Other board agenda items
Annual Human Resource Services report
In calendar year 2009, employees used 117,882 hours of sick leave. This compares to 115,894 hours in 2007 and 108,217 hours in 2008. The total does not include additional medical leave, such as family medical leave.
For fiscal year 2010, through Jan. 10, the total vacancy rate was 4 percent. The vacancy rate in FY09 was 4.5 percent, and the average for FY07 and FY08 was 6 percent. The engineering series has seen a significant reduction in vacancy rate during that time period. So far in FY10, the rate is 2.9 percent, while the average in FY07 and FY08 was 17 percent.
ITD now has 1,766 classified employees. Sixty-eight (3.9 percent), have reached the Rule of 90 and are eligible to retire. Another 332 employees (19 percent), will reach the Rule of 90 in the next six years.
In Fair Employment practices, the top underutilized categories are female professionals, female technicians, female skilled craft workers, Hispanic male technicians, and Asian or Pacific Islander male technicians.

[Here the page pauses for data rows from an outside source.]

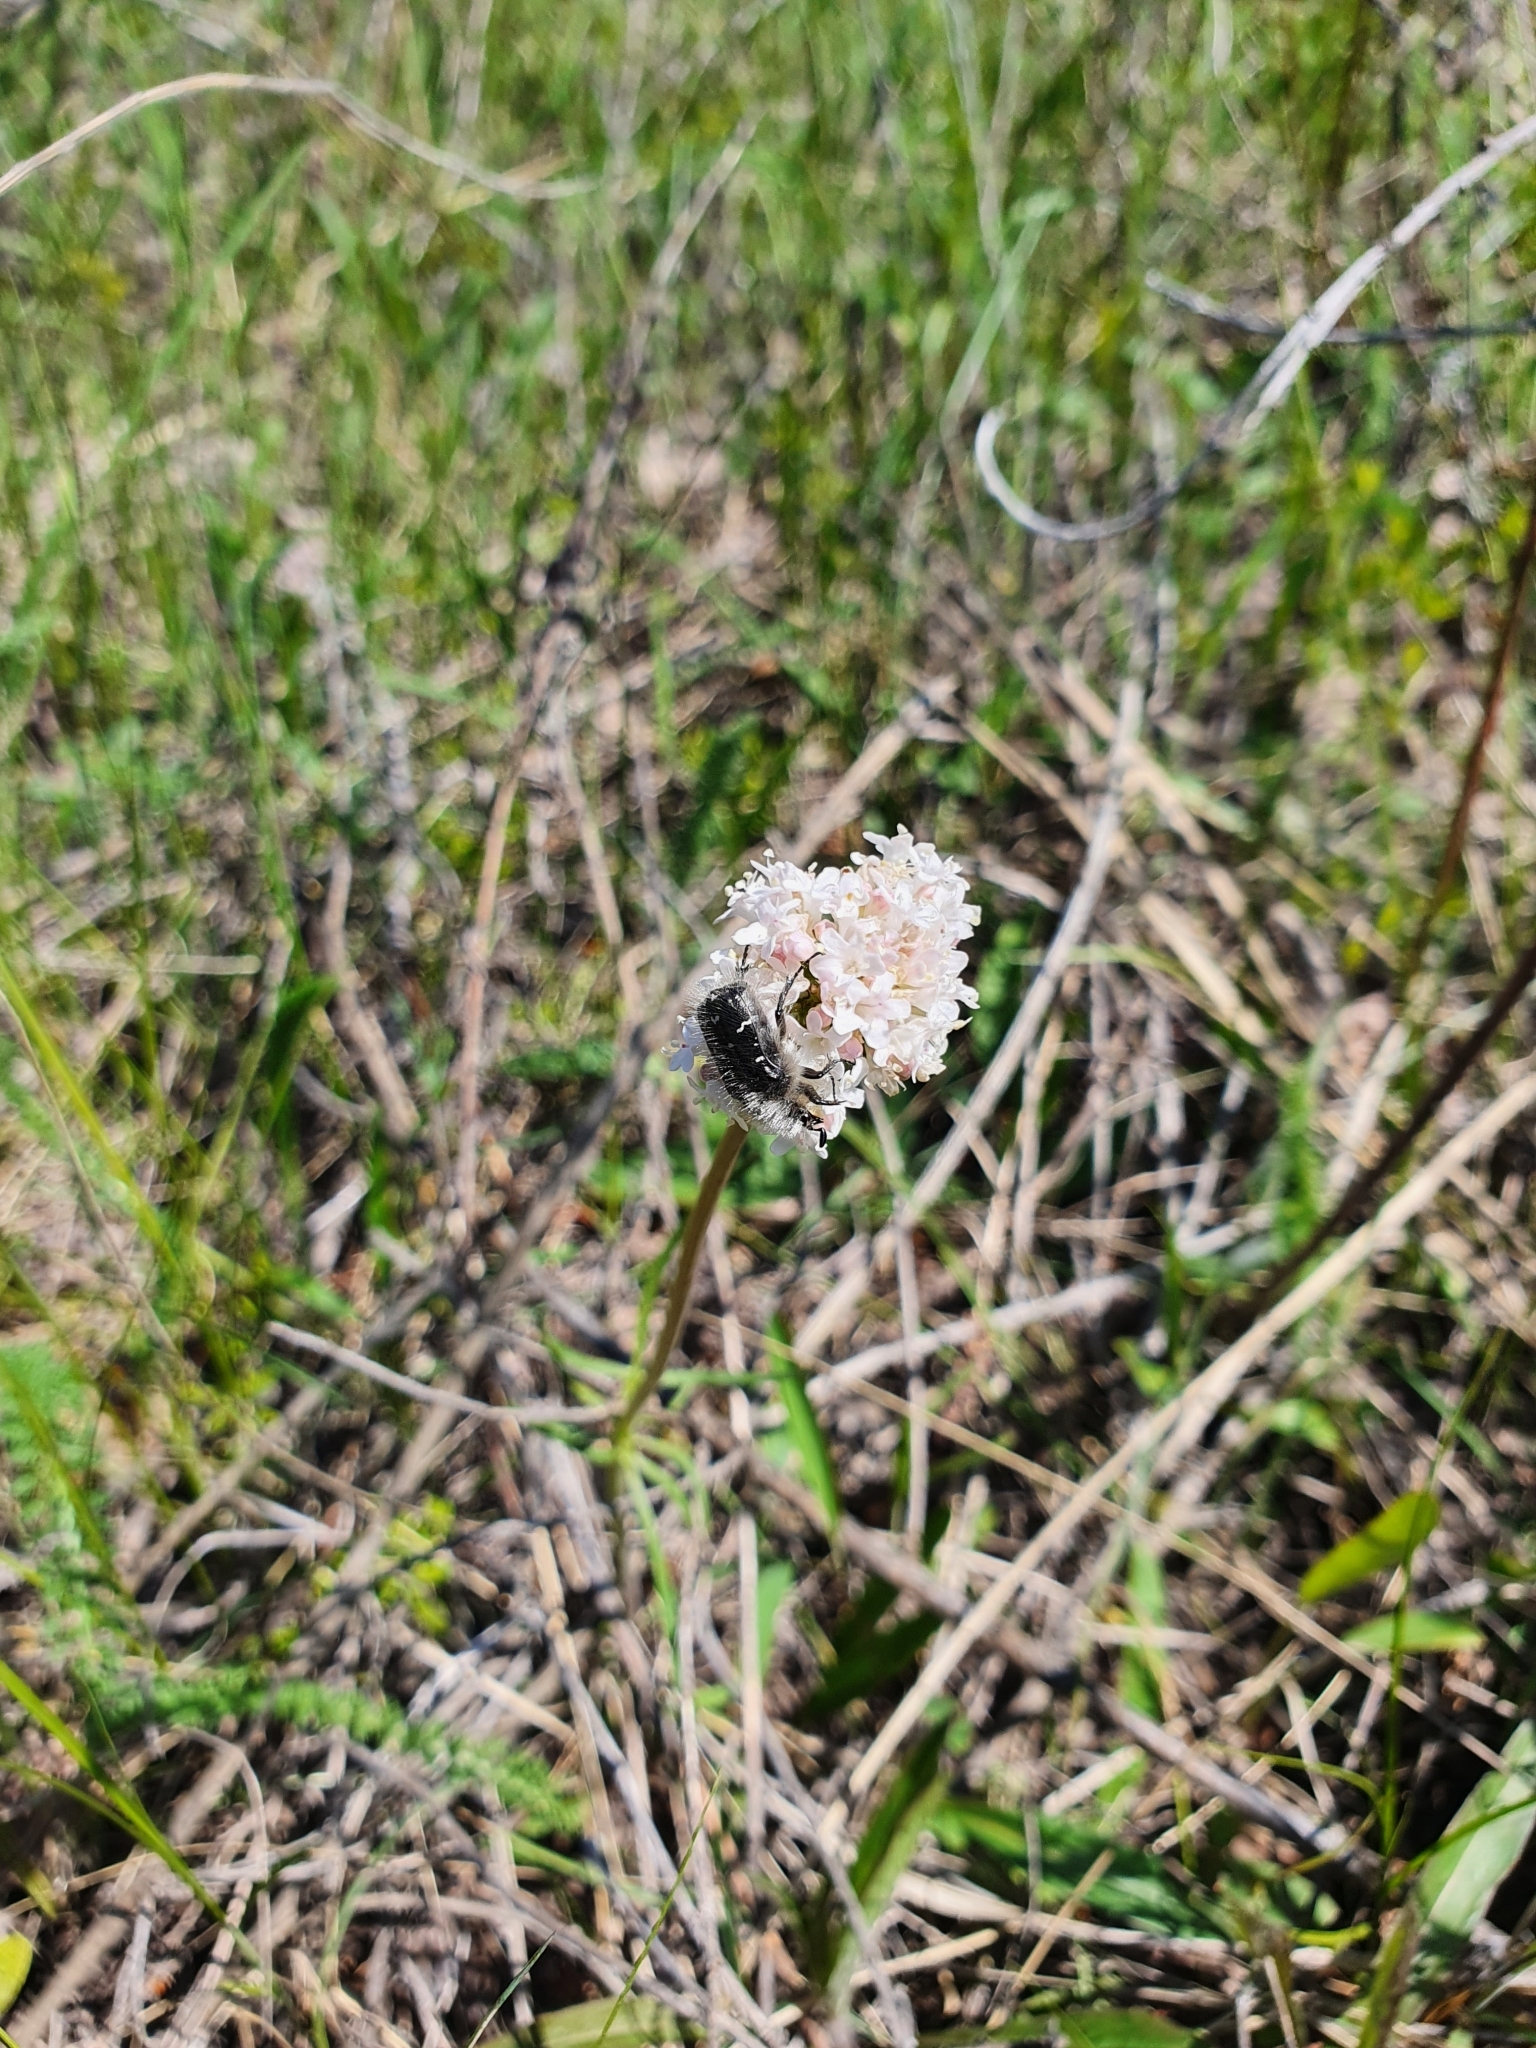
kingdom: Plantae
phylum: Tracheophyta
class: Magnoliopsida
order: Dipsacales
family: Caprifoliaceae
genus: Valeriana
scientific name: Valeriana tuberosa
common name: Tuberous valerian
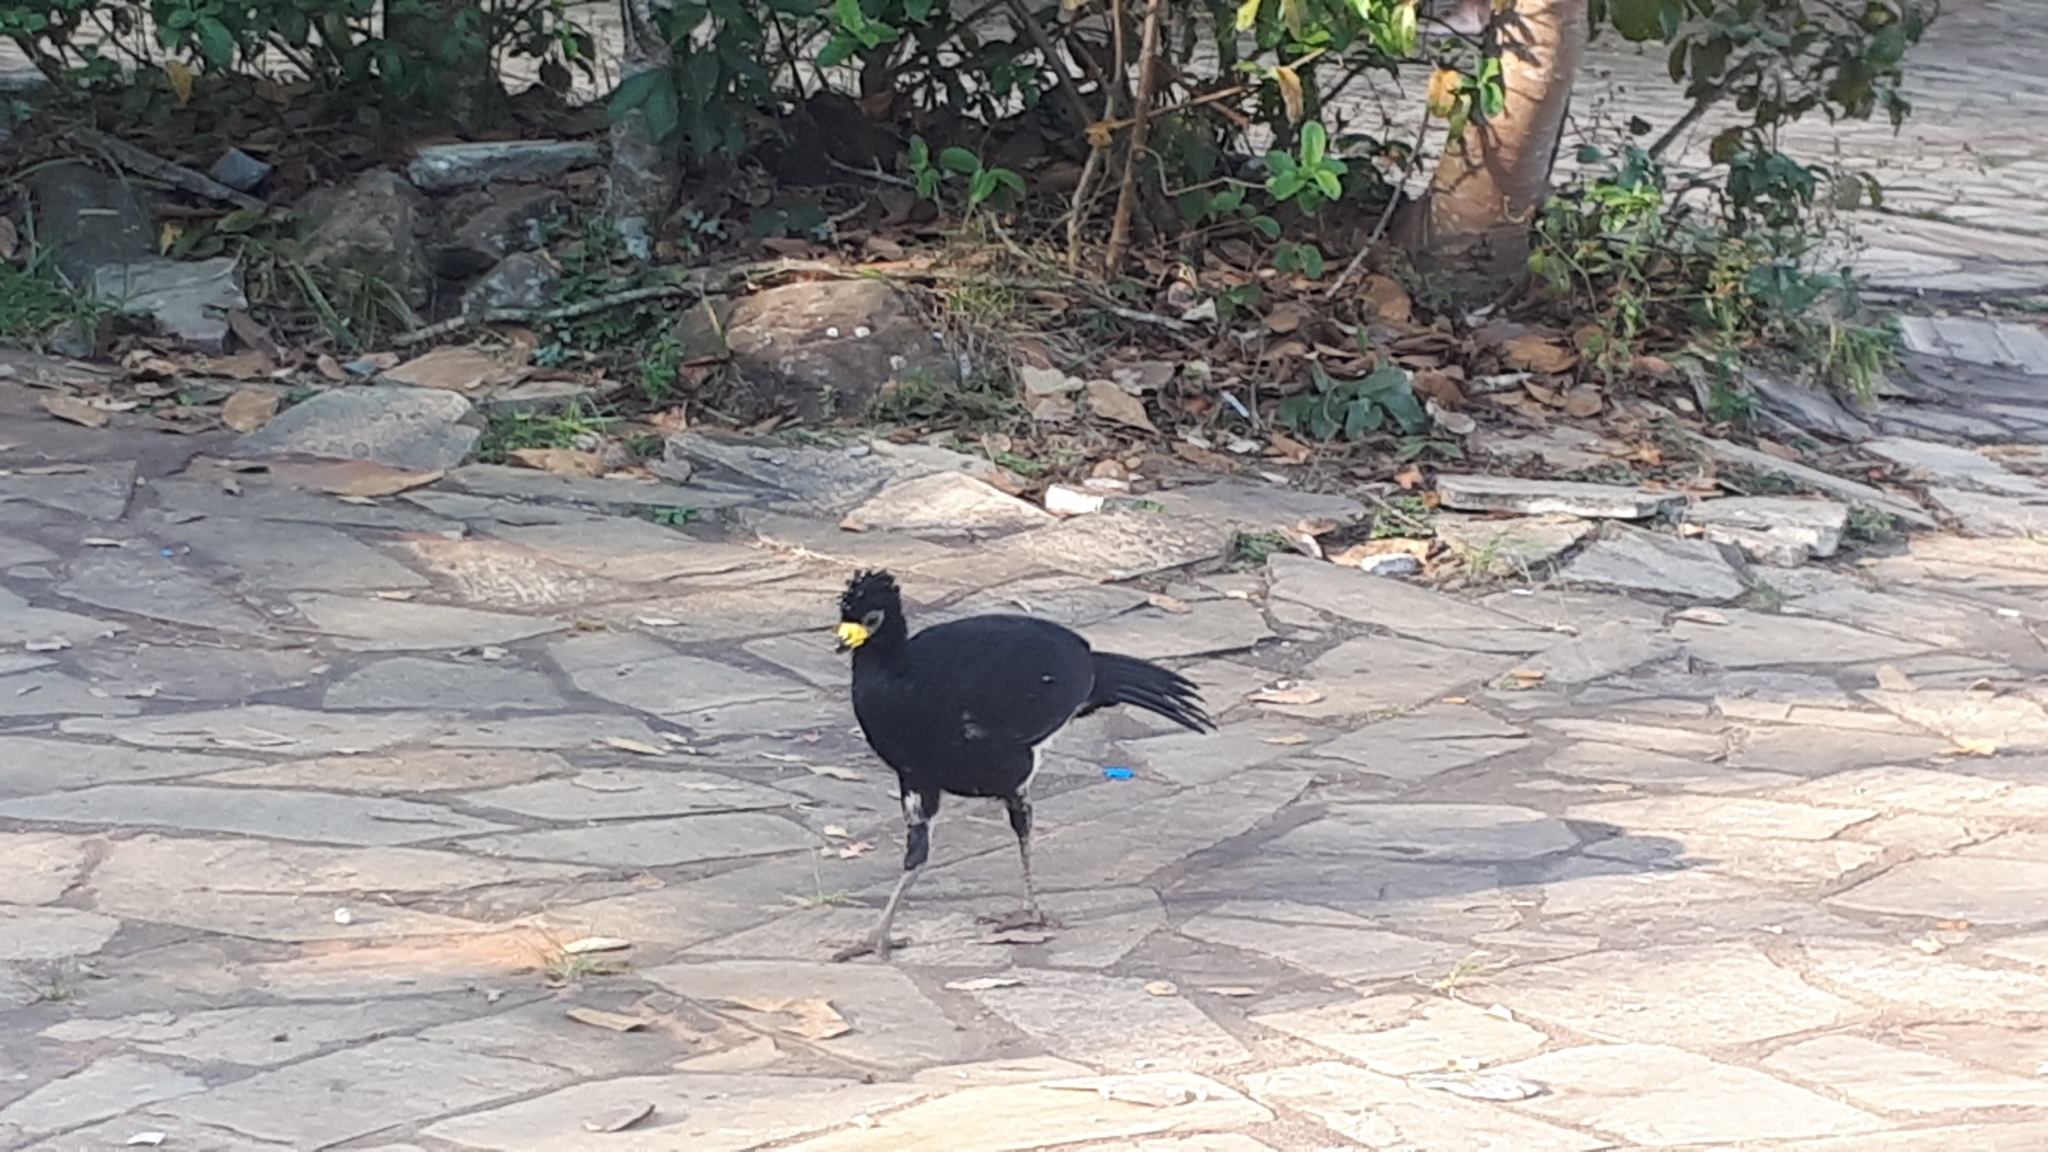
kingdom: Animalia
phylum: Chordata
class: Aves
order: Galliformes
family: Cracidae
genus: Crax
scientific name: Crax fasciolata
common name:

Equal employment opportunity (EEO) complaints recorded in calendar year 2009 included gender – 4; sexual harassment – 4; race – 2; retaliation – 2; age - 1; and sexual orientation – 1.
The Training and Development report states that 678 in-service training sessions were offered with 7,330 attendees. A total of 985 attendees participated in 117 out-service classes.
Wellness Program annual report
Education was provided on both the “seasonal” and H1N1 “swine” flu, along with resources to empower employees in the fight against the spread of germs. A “Stay Healthy” campaign delivered e-mails on flu prevention tips, useful Web sites, brochures, posters, and vaccination information.
The theme for the annual spring challenge was “Tour de Byways.” For the 10-week event, 759 participants met the exercise goal with at least 30 exercise hours. This effort set a record with 34 more employees finishing than in 2008.